Ce film, je l’ai vu gamin et j’en ai gardé un excellent souvenir. Depuis, en regardant de plus près son thème et son générique, j’ai compris pourquoi. Il y avait d’abord l’histoire du héros grec. Nous étions à une époque, j’avais une dizaine d’années la première fois où j’ai vu ce film à la télé, où j’adorais tout ce qui touchait à l’Antiquité, dévorant « L’Iliade » et « L’Odyssée ».
MFAM #6 – ULYSSE – Mario Camerini
Pénélope seulette
Aujourd’hui, le fait que Ulysse soit incarné par Kirk Douglas et que la réalisation soit due à Mario Camerini, excellent cinéaste italien dont j’aime beaucoup aussi « Kali Yug », sorte de séance de rattrapage du « Tigre du Bengale » de Fritz Lang, me font comprendre pourquoi j’ai aimé dès le début cette version filmée de « L’Odyssée ». Ulysse, c’était le gars pas compliqué, toujours prêt à rendre service aux copains, histoire de se foutre sur la gueule avec eux et de boire des coups. Là, en l’occurrence, son pote Ménélas apprend qu’il est cocu et il rameute toute une petite troupe pour aller contrer ceux qui s’opposent à lui. Cette sorte d’élection ne se fait pas en deux tours mais en 10 ans. Donc, ça fait 10 ans que l’Ulysse est loin de chez lui et de sa femme Pénélope quand il programme son retour. Vous me suivez. Parce qu’allez savoir ce qui se passe, les trajets directs n’existent plus, il opte genre pour un Ouigo maritime avec quantité d’escales, s’amuse pendant les unes, se paume un peu avec les autres, rencontre bien sûr quelques jolies nanas pour occuper son temps libre, se marave avec un cyclope, écoute le chant des sirènes en prenant bien soin de se faire attacher… Bref, un Club Méd qui dure lui aussi 10 ans, autant que la guerre de Troie.
Emploi fictif
Et sa Pénélope, pendant ce temps-là ? Que croyez-vous qu’elle fasse ? Son bonhomme est parti la fleur à la hache pour une petite excursion guerrière et ça lui a pris dix ans. Puis il est revenu et ça lui a pris encore dix ans. Alors, elle, bien entendu, comme c’est une jolie femme, l’oeil un peu triste, taciturne mais malgré tout courtisée par un tas de mecs qui lui tournent autour, elle, elle tricote. Des pulls pour son gamin Télémaque, des chaussettes pour les nuits froides et puis surtout une grande tapisserie. Maligne comme une tumeur, elle leur a dit, aux Prétendants, qu’elle en épouserait un (puisqu’avec tout ce temps, tout le monde pense qu’elle est veuve) lorsque sa tapisserie serait achevée. Elle coud donc la journée et découd la nuit. Un genre d’emploi fictif.

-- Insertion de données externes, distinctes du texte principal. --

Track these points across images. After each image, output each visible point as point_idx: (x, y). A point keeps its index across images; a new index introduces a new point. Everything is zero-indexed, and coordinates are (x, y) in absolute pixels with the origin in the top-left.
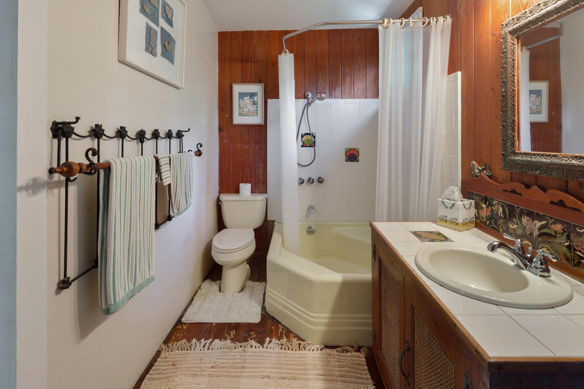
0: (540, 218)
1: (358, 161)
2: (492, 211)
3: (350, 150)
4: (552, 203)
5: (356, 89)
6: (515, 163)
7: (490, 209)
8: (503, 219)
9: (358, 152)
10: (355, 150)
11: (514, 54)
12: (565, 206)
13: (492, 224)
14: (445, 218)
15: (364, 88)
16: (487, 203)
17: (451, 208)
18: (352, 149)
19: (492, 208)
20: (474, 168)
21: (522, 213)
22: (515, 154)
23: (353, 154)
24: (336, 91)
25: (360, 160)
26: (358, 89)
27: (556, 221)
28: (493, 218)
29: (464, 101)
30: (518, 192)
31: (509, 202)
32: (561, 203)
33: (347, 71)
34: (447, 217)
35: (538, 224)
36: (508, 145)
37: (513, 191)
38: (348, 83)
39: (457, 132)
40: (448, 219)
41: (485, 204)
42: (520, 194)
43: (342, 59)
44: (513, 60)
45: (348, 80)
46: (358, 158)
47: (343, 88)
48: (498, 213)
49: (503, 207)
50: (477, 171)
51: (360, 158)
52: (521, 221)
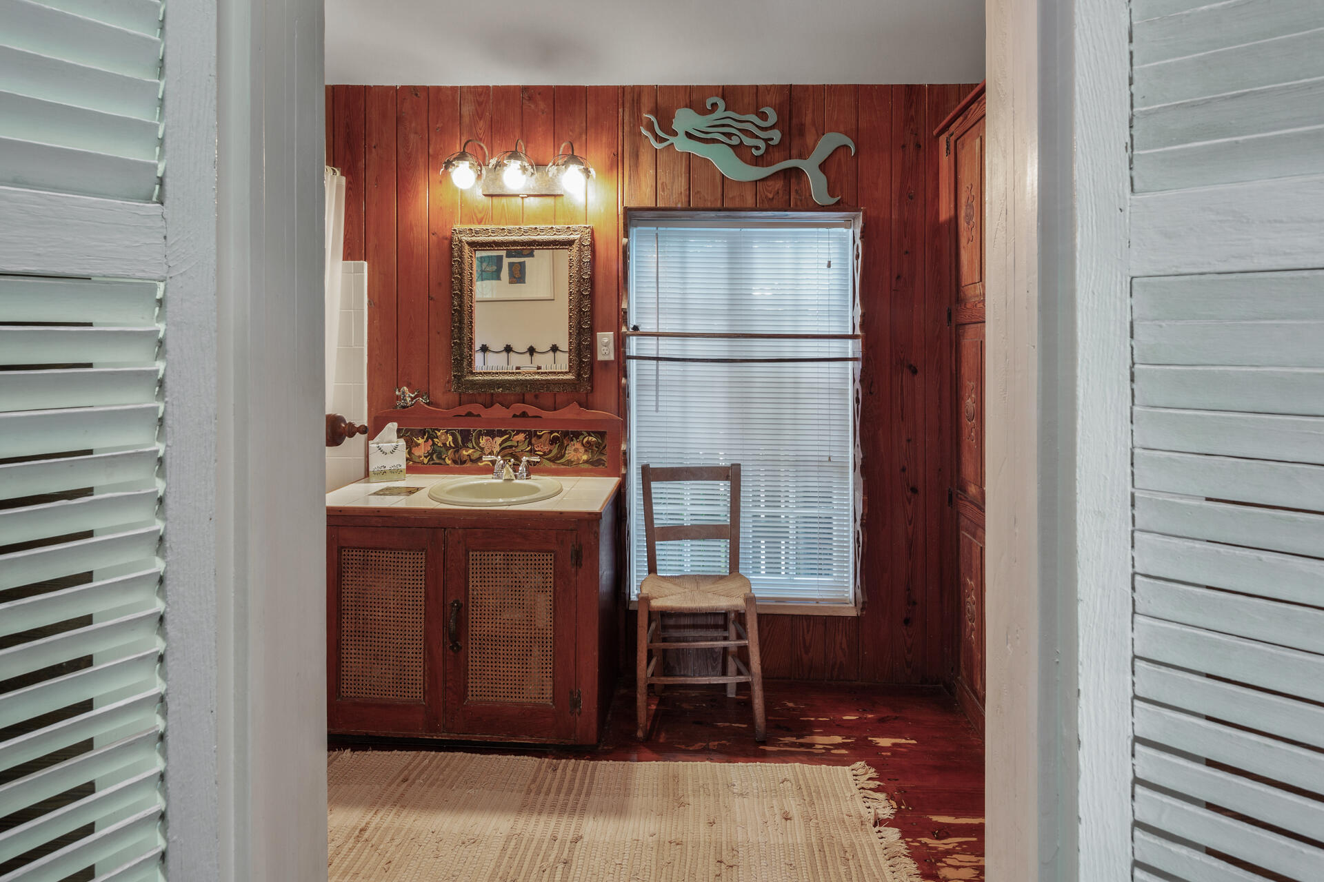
0: (501, 434)
2: (434, 444)
4: (515, 416)
6: (473, 383)
7: (430, 442)
8: (454, 448)
11: (472, 267)
12: (528, 417)
13: (433, 460)
14: (383, 469)
16: (425, 437)
17: (392, 452)
19: (433, 441)
20: (405, 396)
21: (480, 434)
22: (472, 373)
27: (518, 432)
28: (435, 452)
29: (374, 304)
30: (475, 413)
31: (462, 427)
32: (524, 415)
34: (400, 466)
35: (499, 440)
36: (464, 365)
37: (469, 414)
39: (363, 349)
40: (387, 468)
41: (423, 438)
42: (479, 416)
44: (471, 273)
48: (446, 444)
49: (453, 435)
50: (408, 399)
52: (478, 444)
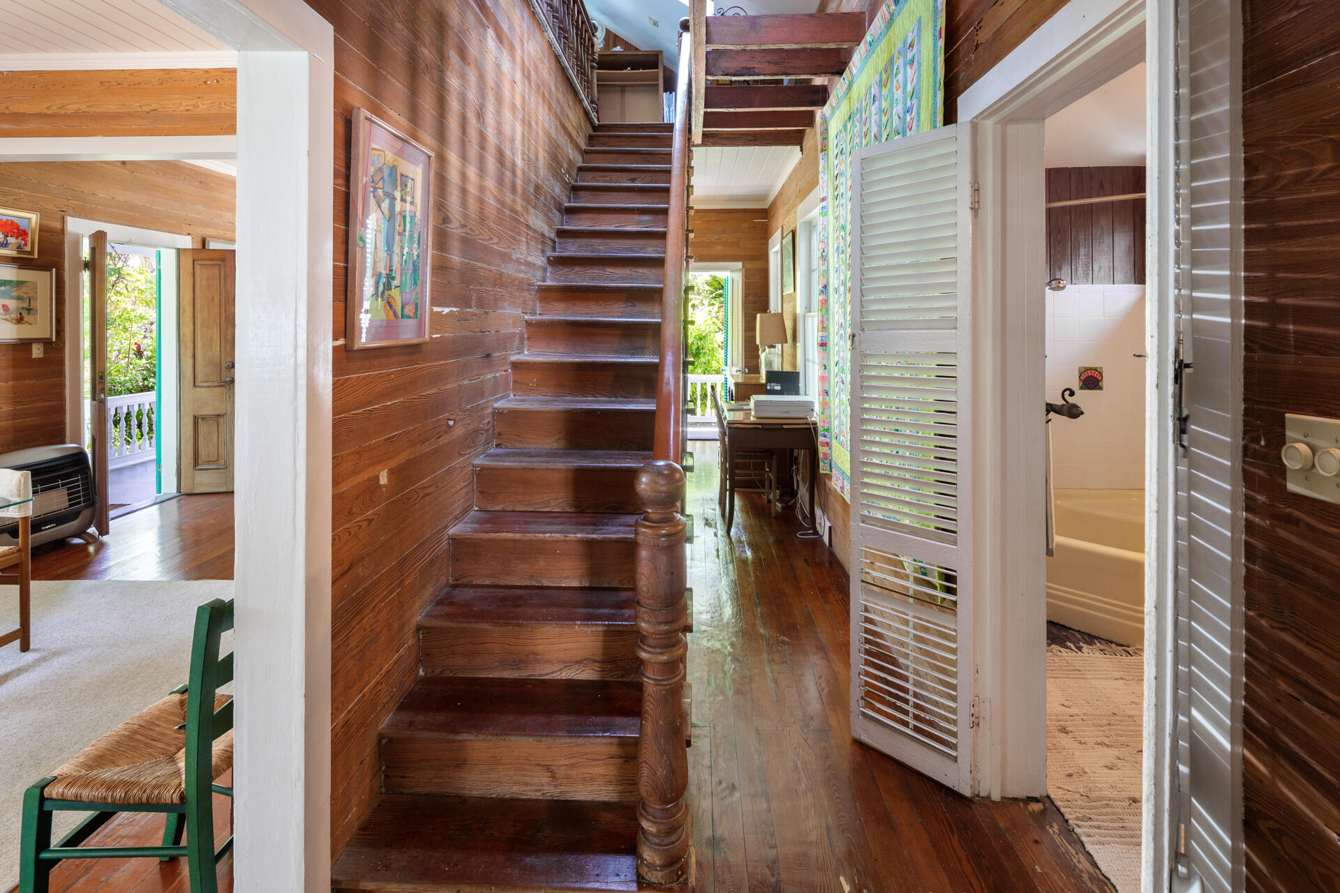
1: (1101, 388)
3: (1087, 369)
5: (1096, 268)
9: (1101, 374)
10: (1095, 369)
15: (1109, 267)
18: (1091, 369)
23: (1093, 376)
24: (1063, 272)
25: (1104, 388)
26: (1100, 268)
33: (1082, 237)
38: (1082, 257)
43: (1073, 217)
45: (1082, 251)
46: (1100, 384)
47: (1073, 267)
51: (1105, 383)
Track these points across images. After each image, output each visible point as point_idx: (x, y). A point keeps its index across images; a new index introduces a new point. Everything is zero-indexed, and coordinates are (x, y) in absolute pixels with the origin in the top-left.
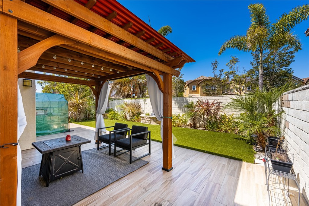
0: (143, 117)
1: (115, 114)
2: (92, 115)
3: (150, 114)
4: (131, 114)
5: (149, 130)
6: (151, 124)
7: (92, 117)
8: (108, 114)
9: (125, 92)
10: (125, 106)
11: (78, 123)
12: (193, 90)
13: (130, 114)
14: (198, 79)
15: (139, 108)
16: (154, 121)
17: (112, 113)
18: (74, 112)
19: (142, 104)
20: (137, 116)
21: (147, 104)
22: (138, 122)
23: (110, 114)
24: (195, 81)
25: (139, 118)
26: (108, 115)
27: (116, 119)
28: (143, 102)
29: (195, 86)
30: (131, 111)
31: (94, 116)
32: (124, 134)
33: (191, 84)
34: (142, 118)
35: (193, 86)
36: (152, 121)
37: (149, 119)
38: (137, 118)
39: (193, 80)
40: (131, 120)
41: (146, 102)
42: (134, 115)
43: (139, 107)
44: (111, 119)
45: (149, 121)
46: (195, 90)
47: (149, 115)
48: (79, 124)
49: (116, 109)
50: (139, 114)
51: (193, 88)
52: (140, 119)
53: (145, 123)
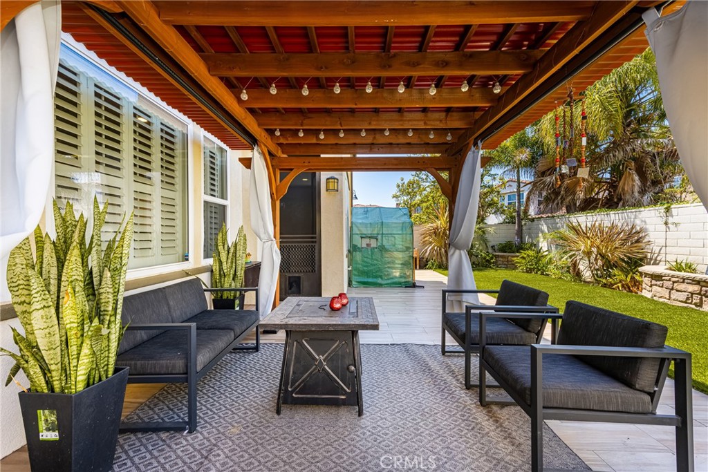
0: (658, 277)
1: (538, 258)
2: (477, 256)
3: (701, 268)
4: (596, 259)
5: (672, 343)
6: (706, 308)
7: (477, 263)
8: (518, 256)
9: (574, 193)
10: (571, 235)
11: (443, 272)
13: (592, 259)
15: (637, 241)
17: (528, 255)
18: (436, 248)
19: (650, 228)
20: (622, 271)
21: (680, 227)
22: (631, 292)
23: (523, 258)
25: (632, 278)
26: (516, 260)
27: (542, 274)
28: (661, 221)
30: (594, 250)
31: (480, 260)
32: (530, 326)
34: (646, 280)
37: (694, 288)
38: (623, 277)
40: (598, 282)
41: (670, 220)
42: (609, 265)
43: (634, 237)
44: (527, 272)
45: (692, 294)
47: (694, 271)
48: (443, 274)
49: (543, 245)
50: (634, 263)
52: (637, 284)
53: (665, 298)
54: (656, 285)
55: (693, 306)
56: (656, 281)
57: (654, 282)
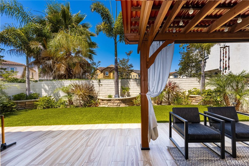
3: (113, 96)
6: (121, 106)
12: (106, 75)
14: (110, 67)
16: (124, 103)
19: (95, 86)
21: (102, 86)
24: (108, 68)
28: (98, 84)
29: (108, 72)
33: (105, 70)
34: (105, 102)
35: (106, 72)
36: (122, 103)
37: (118, 102)
39: (106, 67)
41: (100, 84)
43: (91, 89)
45: (118, 103)
46: (108, 75)
51: (106, 73)
53: (112, 106)
54: (109, 103)
55: (118, 106)
56: (109, 101)
57: (108, 102)
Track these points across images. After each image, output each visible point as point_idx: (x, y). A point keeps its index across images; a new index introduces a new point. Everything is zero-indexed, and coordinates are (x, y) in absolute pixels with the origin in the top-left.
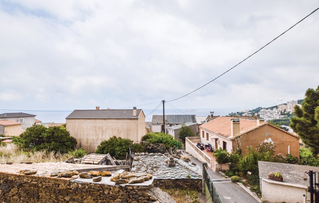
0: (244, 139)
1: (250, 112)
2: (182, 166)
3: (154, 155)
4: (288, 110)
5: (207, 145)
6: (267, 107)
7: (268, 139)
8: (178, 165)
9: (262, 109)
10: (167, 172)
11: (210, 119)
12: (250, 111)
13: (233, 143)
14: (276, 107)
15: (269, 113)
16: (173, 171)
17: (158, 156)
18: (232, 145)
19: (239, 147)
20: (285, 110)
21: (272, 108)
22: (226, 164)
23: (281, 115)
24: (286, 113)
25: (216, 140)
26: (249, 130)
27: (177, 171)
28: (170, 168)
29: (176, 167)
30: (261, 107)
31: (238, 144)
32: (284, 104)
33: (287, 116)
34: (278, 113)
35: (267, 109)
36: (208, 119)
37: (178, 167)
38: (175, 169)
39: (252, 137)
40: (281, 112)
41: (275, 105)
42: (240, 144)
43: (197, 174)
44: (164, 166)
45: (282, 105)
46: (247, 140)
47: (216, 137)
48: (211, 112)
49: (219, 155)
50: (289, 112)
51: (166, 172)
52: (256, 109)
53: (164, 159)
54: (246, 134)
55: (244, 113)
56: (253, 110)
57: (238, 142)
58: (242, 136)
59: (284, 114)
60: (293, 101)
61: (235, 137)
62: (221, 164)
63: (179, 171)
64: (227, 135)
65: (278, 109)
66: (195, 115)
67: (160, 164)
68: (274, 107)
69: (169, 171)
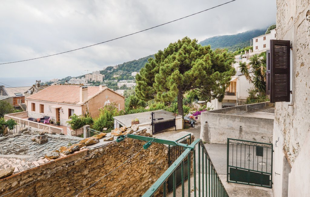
0: (91, 103)
1: (59, 82)
2: (56, 139)
3: (6, 139)
4: (93, 79)
5: (43, 117)
6: (76, 77)
7: (107, 101)
8: (50, 139)
9: (71, 78)
10: (42, 150)
11: (36, 89)
12: (59, 80)
13: (82, 108)
14: (84, 76)
15: (78, 82)
16: (49, 147)
17: (14, 138)
18: (82, 110)
19: (87, 111)
20: (91, 79)
21: (81, 77)
22: (81, 128)
23: (88, 83)
24: (91, 81)
25: (58, 110)
26: (95, 95)
27: (53, 145)
28: (44, 145)
29: (49, 142)
30: (70, 77)
31: (87, 109)
32: (89, 74)
33: (92, 84)
34: (86, 81)
35: (76, 78)
36: (32, 90)
37: (51, 141)
38: (50, 144)
39: (97, 101)
40: (88, 81)
41: (83, 75)
42: (88, 109)
43: (76, 140)
44: (33, 146)
45: (88, 74)
46: (93, 104)
47: (58, 106)
48: (37, 81)
49: (74, 122)
50: (94, 81)
51: (40, 150)
52: (66, 78)
53: (26, 139)
54: (92, 99)
55: (53, 83)
56: (63, 79)
57: (86, 107)
58: (90, 101)
59: (91, 83)
60: (97, 71)
61: (84, 102)
62: (76, 130)
63: (55, 144)
64: (74, 102)
65: (86, 78)
66: (3, 86)
67: (24, 146)
68: (82, 76)
69: (44, 148)
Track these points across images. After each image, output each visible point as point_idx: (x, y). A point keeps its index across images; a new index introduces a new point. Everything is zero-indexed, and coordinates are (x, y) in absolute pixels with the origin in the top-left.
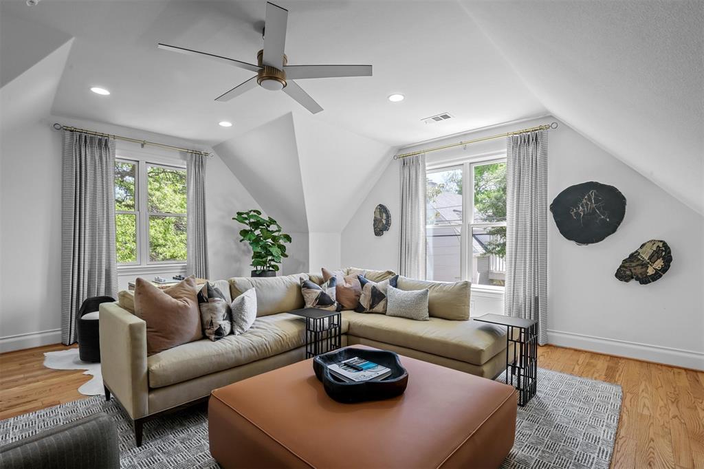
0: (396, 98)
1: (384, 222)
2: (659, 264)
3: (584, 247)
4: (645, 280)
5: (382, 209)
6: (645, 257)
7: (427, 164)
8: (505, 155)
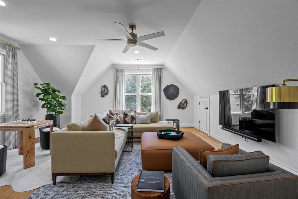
0: (137, 52)
1: (106, 92)
2: (185, 104)
3: (171, 101)
4: (183, 108)
5: (105, 87)
6: (183, 103)
7: (125, 72)
8: (152, 74)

Mais bon, dans le film, Camerini s’intéresse surtout à ce qui est spectaculaire : le cyclope, les sirènes, les Lotophages, Charybde et Scylla, Circé, les compagnons changés en pourceaux… Les affaires courantes, quoi !
C’était un temps où les effets spéciaux n’étaient pas aux mains de geeks géniaux mais d’artisans qui l’étaient tout autant, géniaux. Ici, ils sont le fruit d’un procédé créé par le grand chef op ‘ Eugen Schüfftan, à qui l’on doit les images de « Drôle de drame », « Quai des brumes », de quelques films américains d’Edgar G. Ulmer et, après son retour en France, de sujets tournés par Georges Franju et Jean-Pierre Mocky. Autant dire que ça passe très bien !
Reste aussi le casting : Kirk Douglas égal à lui-même et Silvana Mangano dans le double rôle de Péné et Circé (comme cela, personne ne peut reprocher à Kirk/Ulysse son infidélité). Silvana, belle à couper le souffle en Pénélope seulette. A croire qu’Homère avait préfiguré avec son héroïne (et pas question de l’entendre dire, comme Lou Reed, « and I guess I just don’t know ») tout à la fois la jeune pilote de la série animée Les fous du volant, la fameuse Pénélope Joli-Coeur, et la journaliste des Nuls, la bien nommée Pénélope Solette. Pardon, vous pensez à une autre femme du même nom ? Heu, non, je ne vois pas. Je donne ma langue aux tchats.